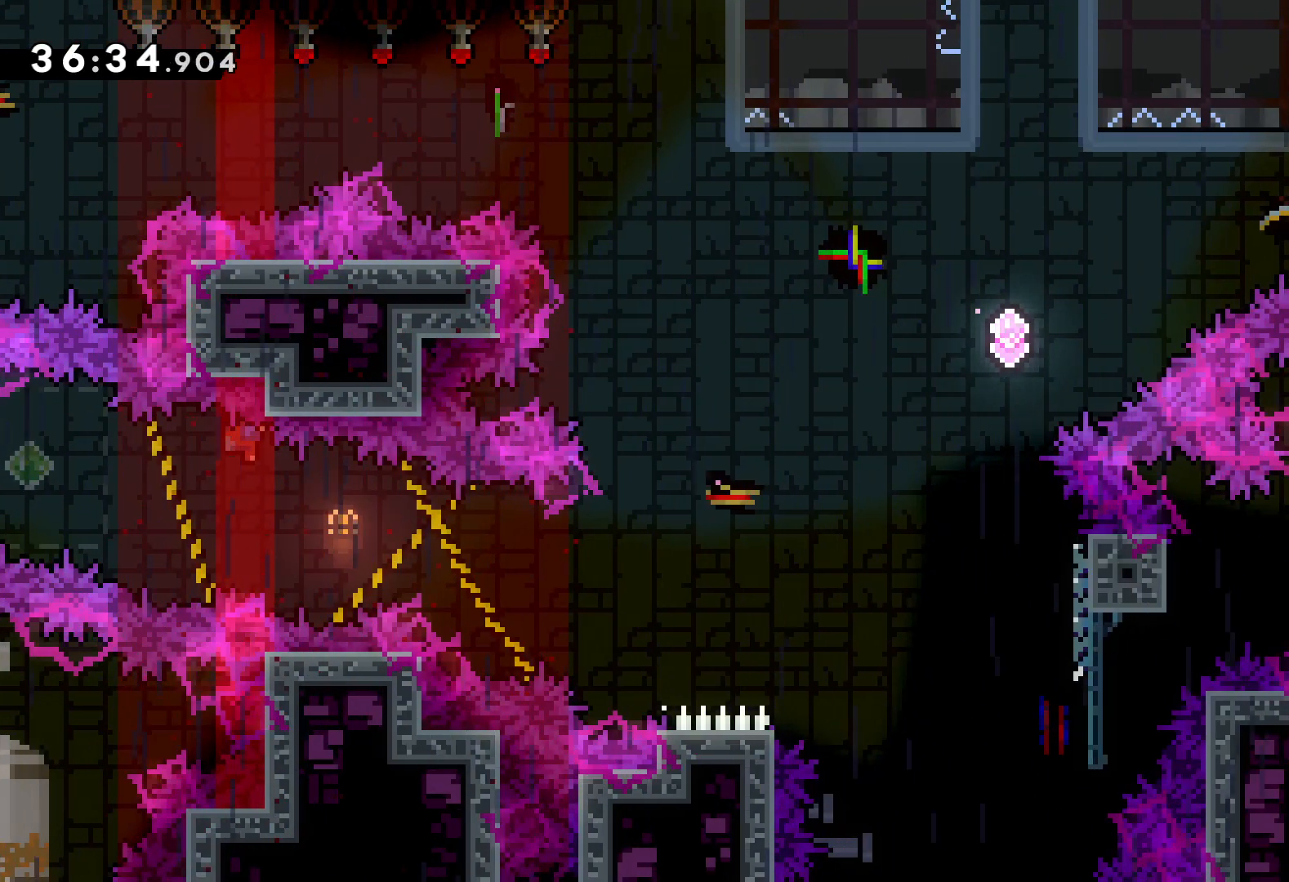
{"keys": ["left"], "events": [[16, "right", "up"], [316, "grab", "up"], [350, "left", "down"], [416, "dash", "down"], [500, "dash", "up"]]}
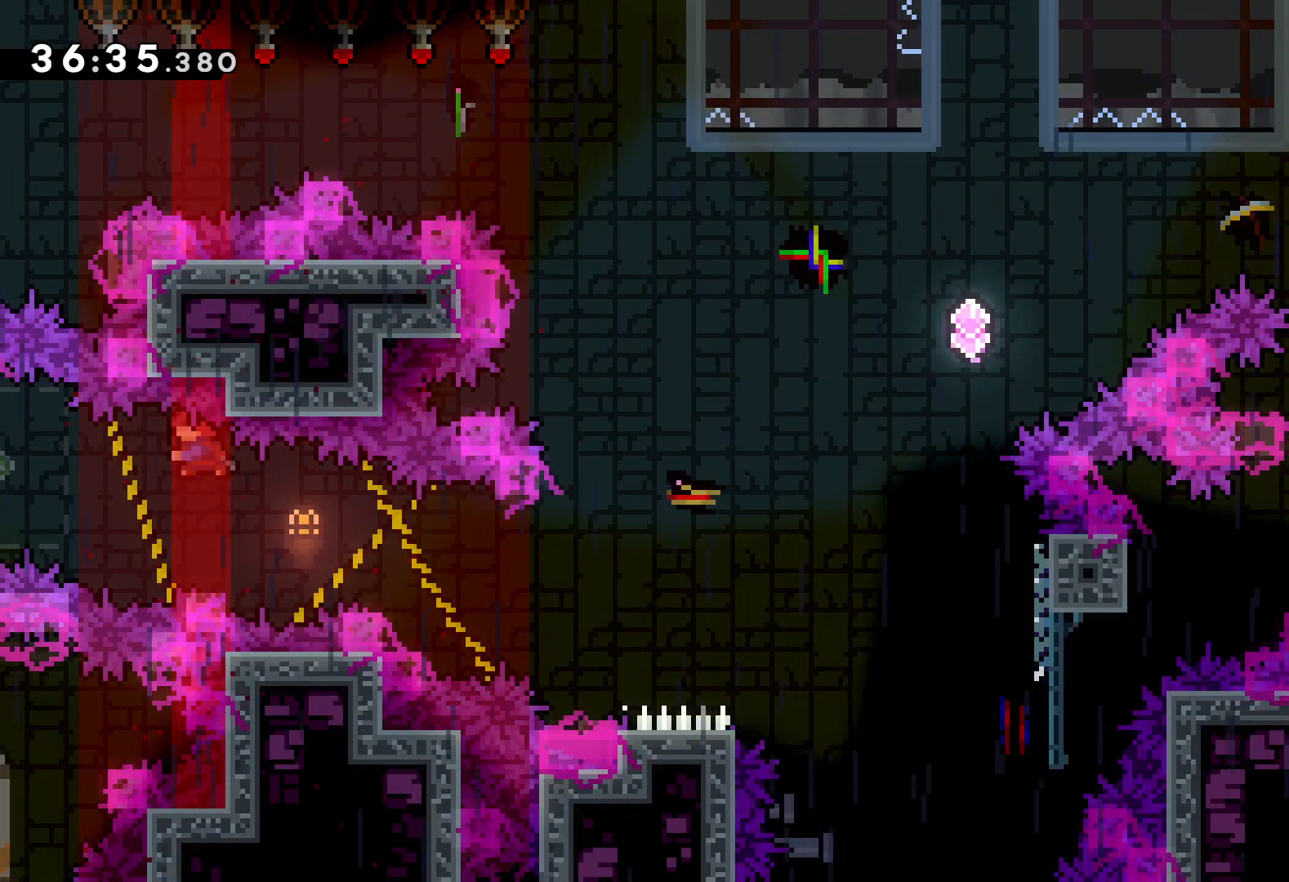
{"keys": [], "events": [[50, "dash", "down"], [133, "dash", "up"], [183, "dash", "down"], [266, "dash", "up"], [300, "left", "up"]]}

+---+

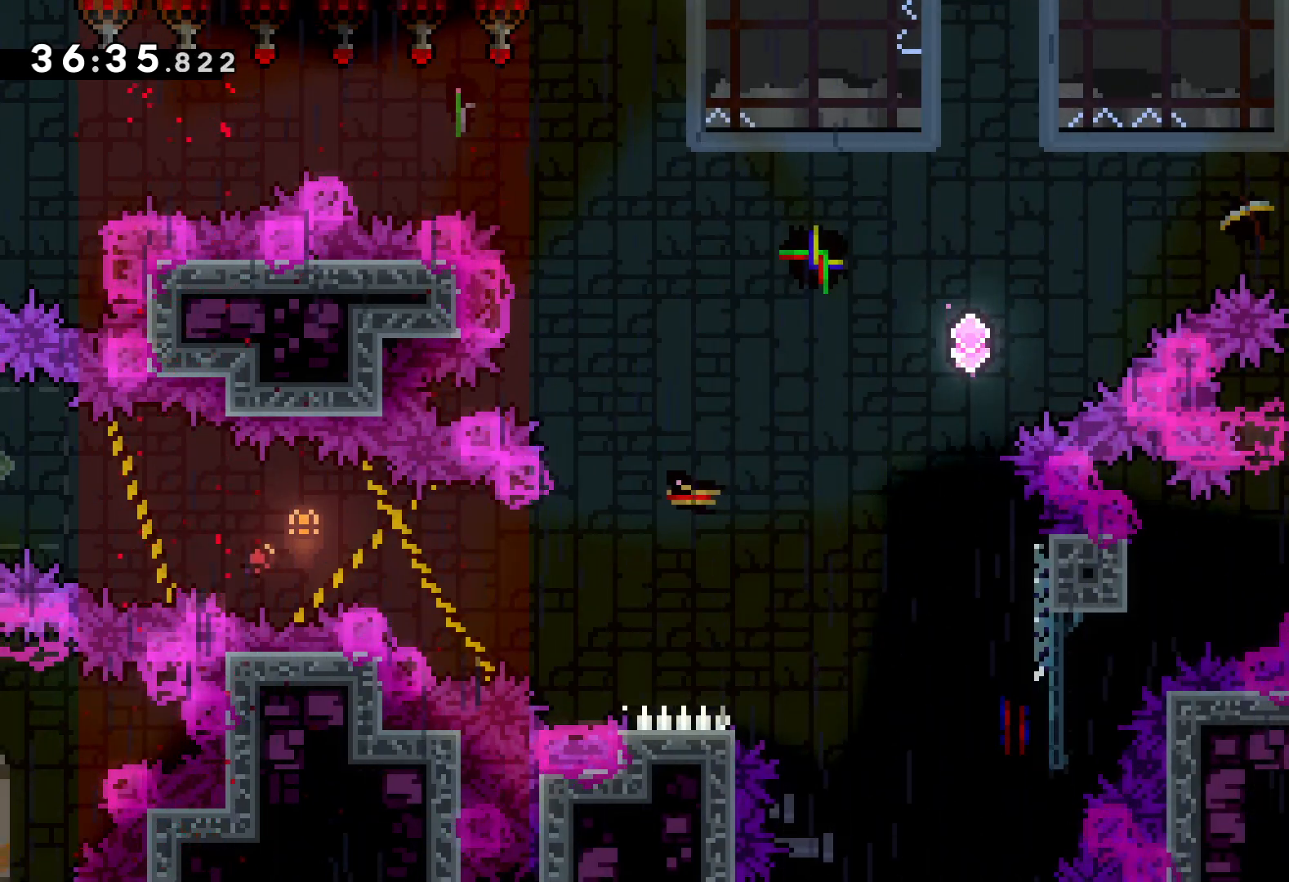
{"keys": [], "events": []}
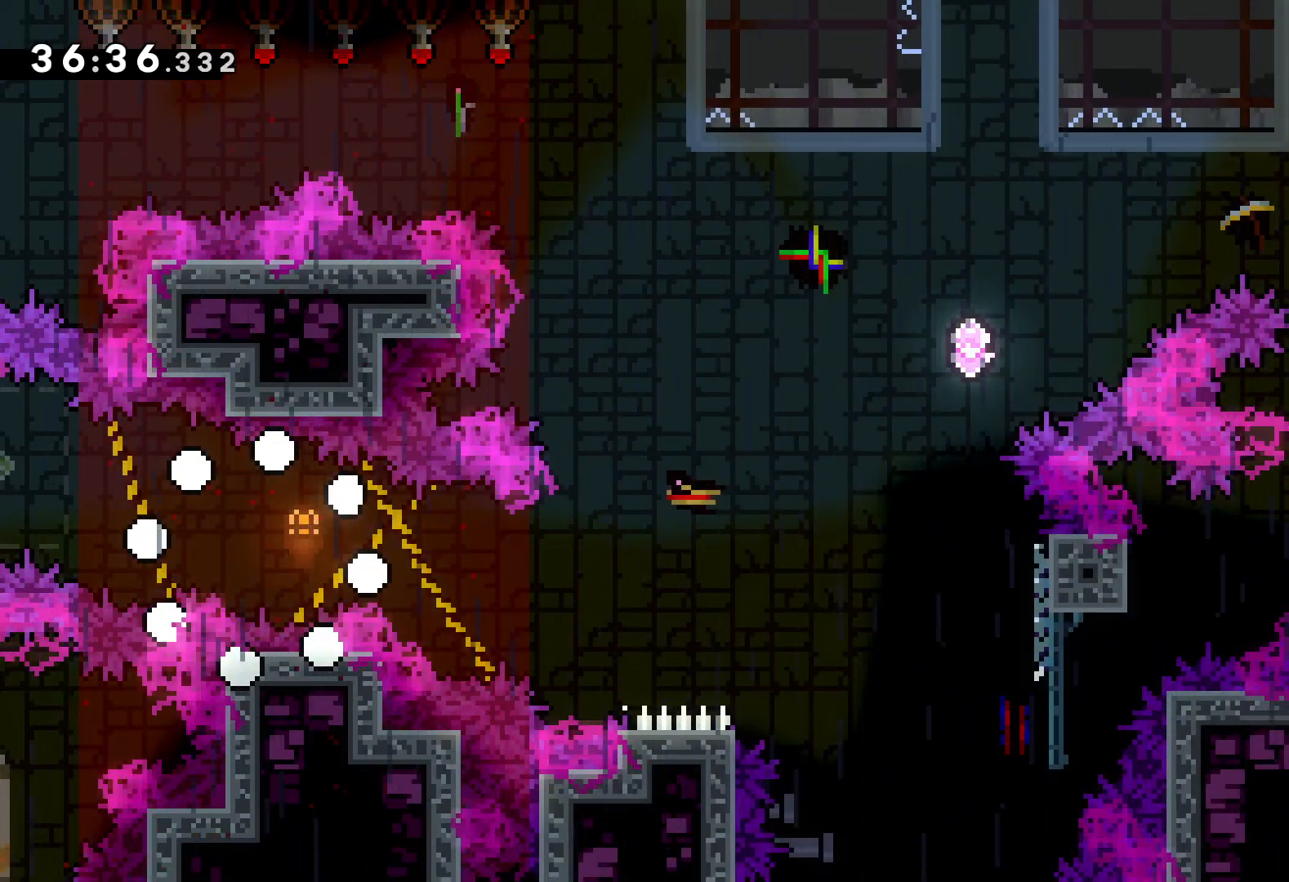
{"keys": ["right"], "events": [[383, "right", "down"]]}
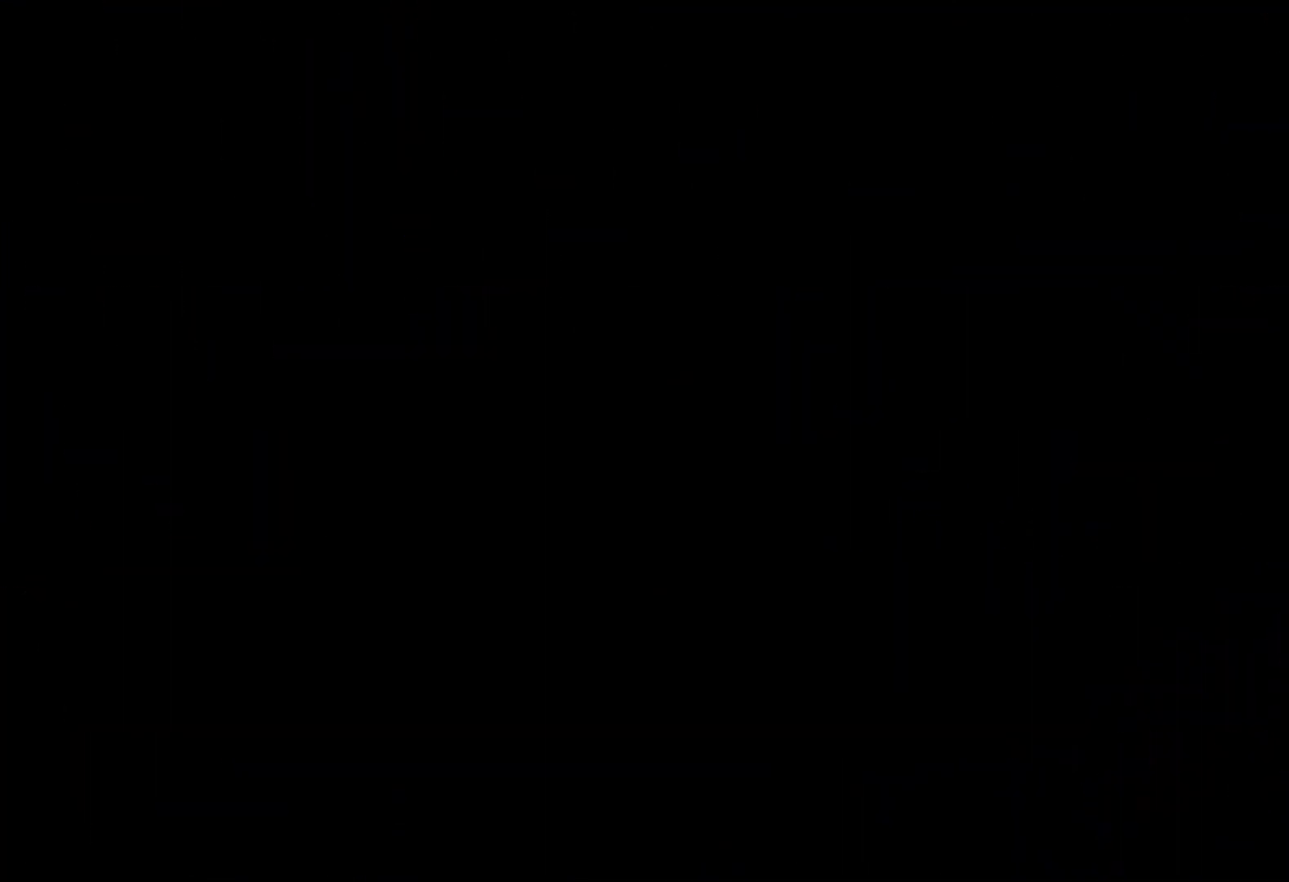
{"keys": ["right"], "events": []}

+---+

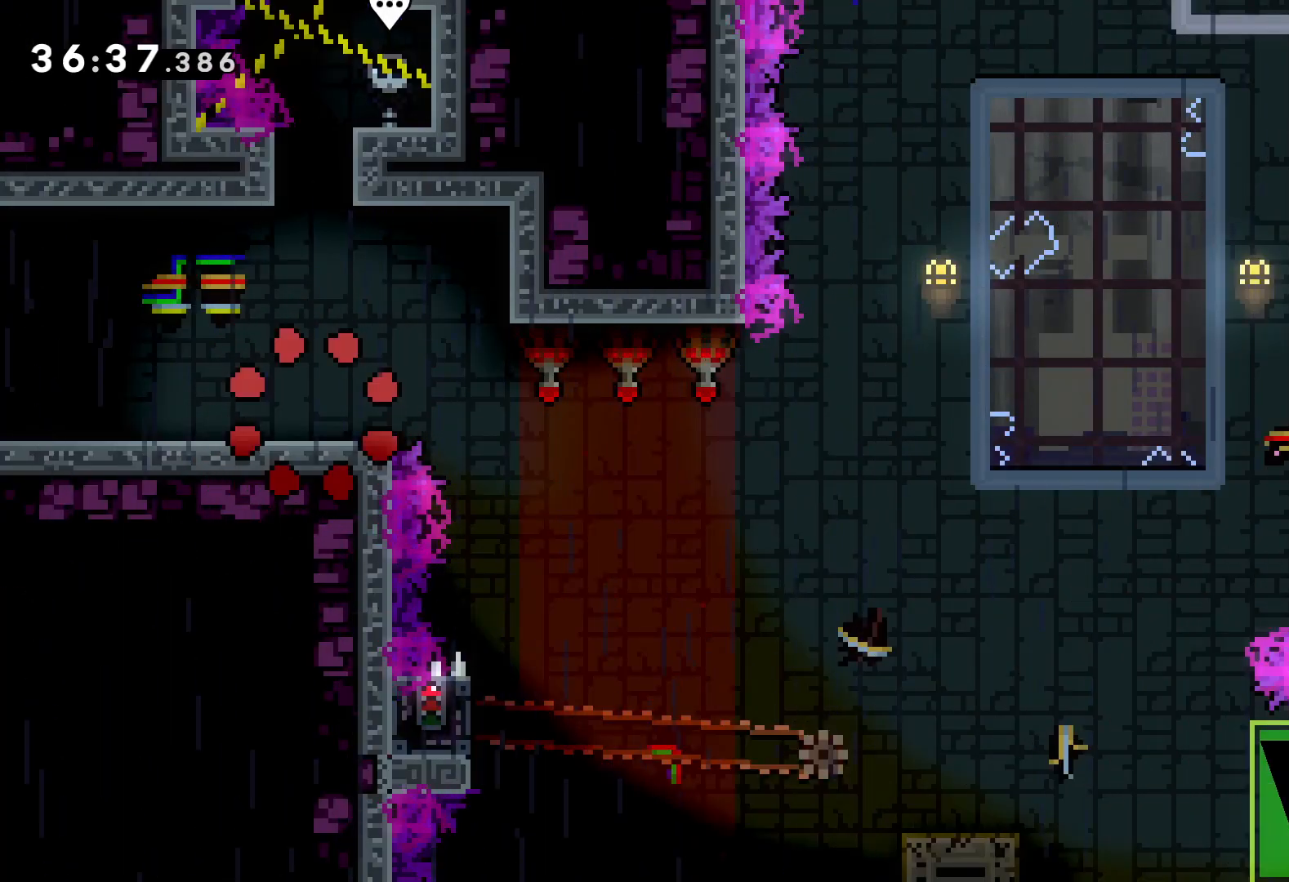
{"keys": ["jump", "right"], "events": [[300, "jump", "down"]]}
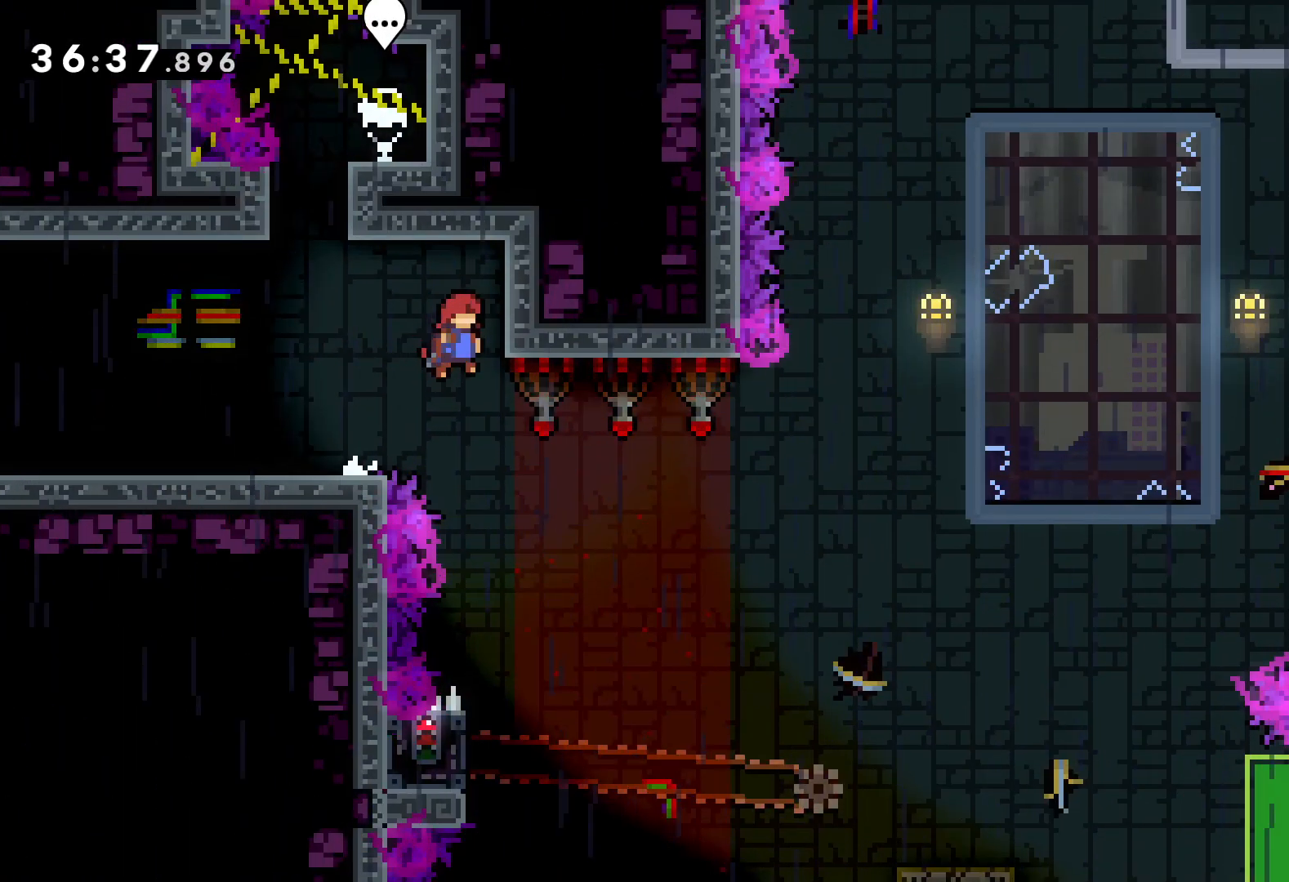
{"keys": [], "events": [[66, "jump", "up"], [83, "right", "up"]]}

+---+

Work required:
Look through the data above and return each line where the string "left" occurs.

Answer box:
{"keys": ["left"], "events": [[16, "right", "up"], [316, "grab", "up"], [350, "left", "down"], [416, "dash", "down"], [500, "dash", "up"]]}
{"keys": [], "events": [[50, "dash", "down"], [133, "dash", "up"], [183, "dash", "down"], [266, "dash", "up"], [300, "left", "up"]]}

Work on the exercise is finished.